While the stock market is witnessing an uptrend on investor optimism around impressive third-quarter corporate earnings, factors such as the continued spread of the COVID-19 Delta variant, supply chain disruptions, and rising inflation could bring volatility roaring back to the market.
Tight supply and heightened demand have pushed oil and natural gas prices to multi-year highs lately. And because rising oil prices increase input costs for several industries, the Producer Price Index (PPI) is increasing, which could be a significant cause of concern for the stock market.
On the other hand, the energy sector is thriving on rising oil and natural gas prices. Therefore, we think investors looking to hedge their portfolios against potential market volatility could bet on fundamentally strong energy stocks Marathon Petroleum Corporation (MPC), Continental Resources, Inc. (CLR), Woodside Petroleum Ltd (WOPEY), and PDC Energy, Inc. (PDCE), which have impressive dividend histories.
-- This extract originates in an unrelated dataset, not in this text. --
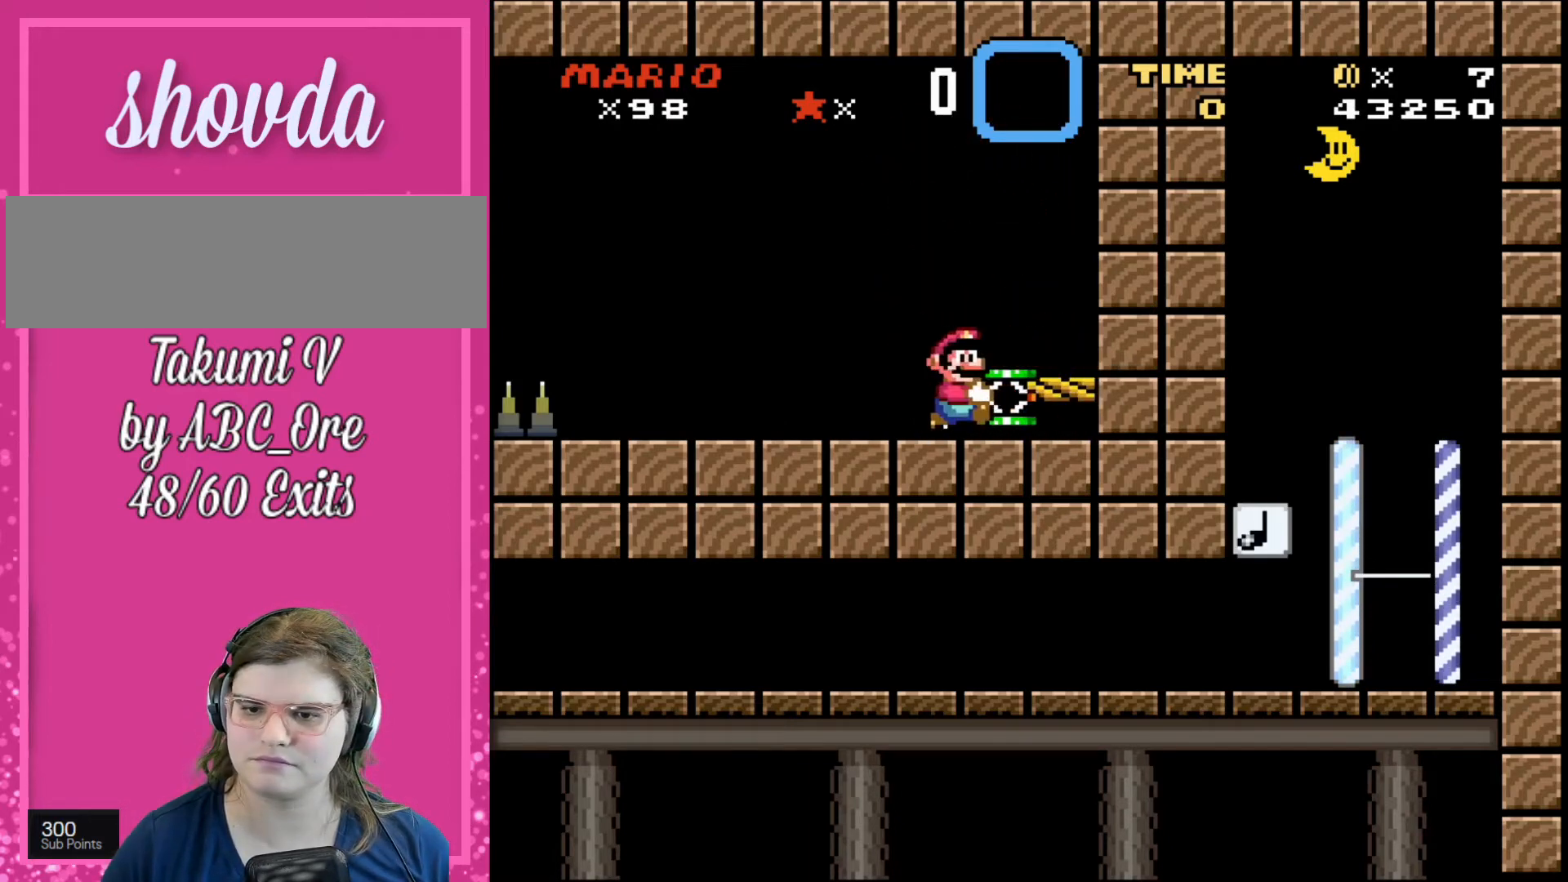
{"buttons": ["DPAD_RIGHT"], "events": []}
Marathon Petroleum Corporation (MPC)
MPC refines, markets, retails, and transports petroleum products, and operates crude oil and refined product pipelines worldwide. The Finlay, Ohio, company operates in two segments—Refining & Marketing; and Midstream. As of December 31, 2020, it operated 7,090 branded outlets through independent entrepreneurs.
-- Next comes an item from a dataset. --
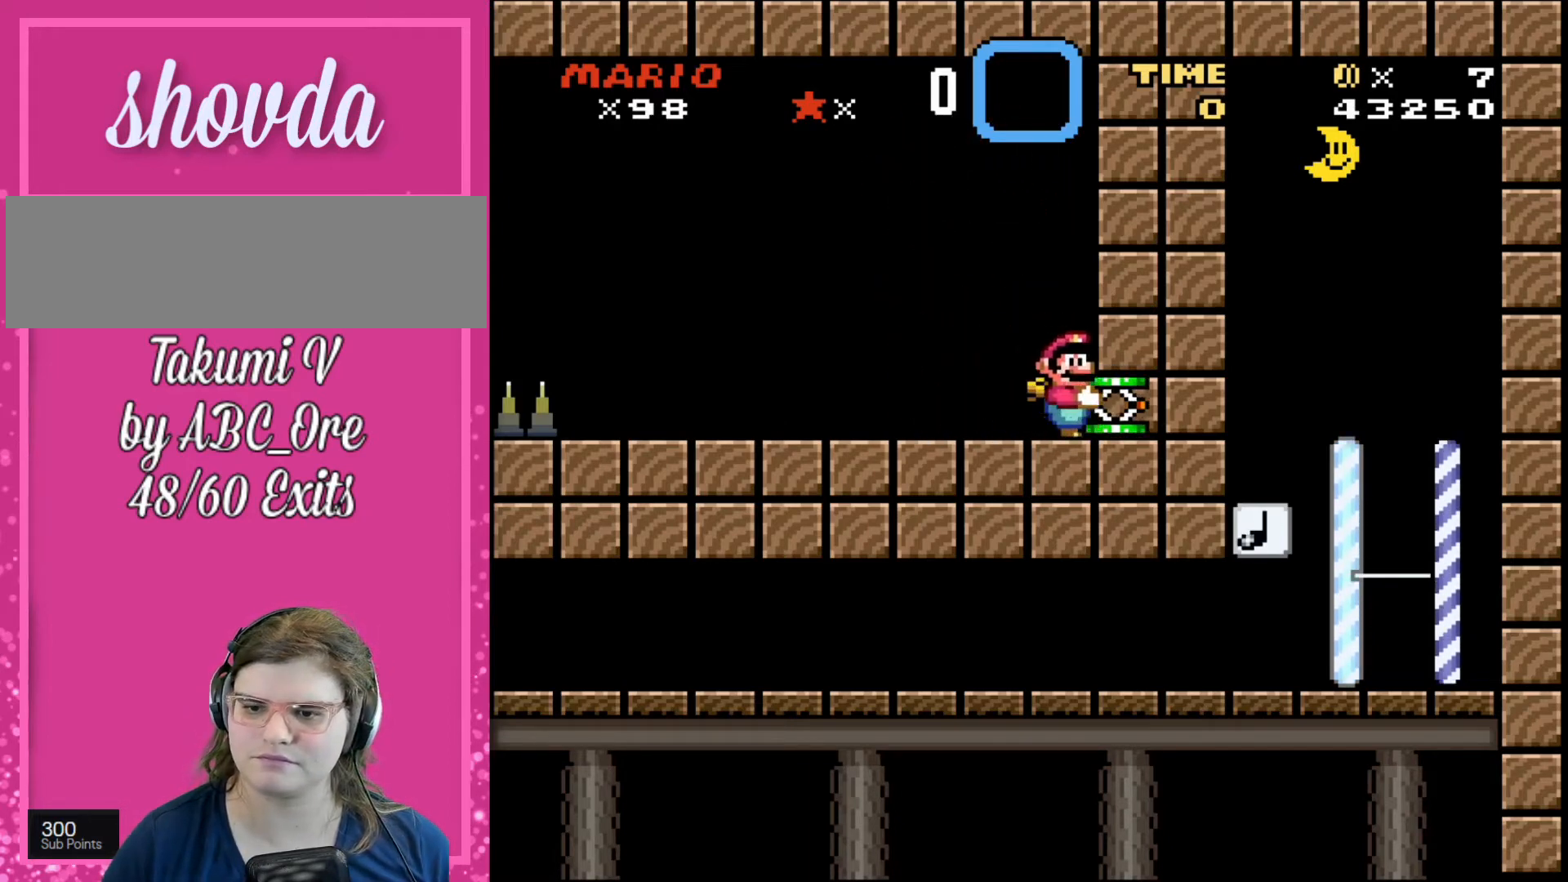
{"buttons": ["DPAD_DOWN"], "events": [[33, "DPAD_DOWN", "down"], [467, "DPAD_RIGHT", "up"]]}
MPC paid a $0.58 quarterly cash dividend on September 10, 2021. The stock pays a $2.32 per share dividend annually, which translates to a 3.4% yield. Its dividend has grown at a 4% rate over the past four years.
On August 19, 2021, MPC and Archer-Daniels-Midland Company (ADM) agreed to form a joint venture to produce soybean oil to supply the rapidly growing demand for renewable diesel fuel. ADM’s Spiritwood complex, which is set to begin operations in 2023, is expected to produce 600 million pounds of refined soybean oil annually, enough feedstock for approximately 75 million gallons of renewable diesel per year. Both companies are striving to reduce the carbon intensity of their businesses.
For its fiscal second quarter, ended June 30, 2021, MPC’s revenue increased 142.5% year-over-year to $29.83 million. The company’s income from continuing operations came in at $965 million, indicating a 67.8% year-over-year improvement. Its adjusted net income was $437 million, compared to a $868 million loss in the prior-year period. Its adjusted EPS was $0.67, versus a $1.33 loss per share in the year-ago period. The company had $11.84 billion in cash and equivalents as of June 30, 2021.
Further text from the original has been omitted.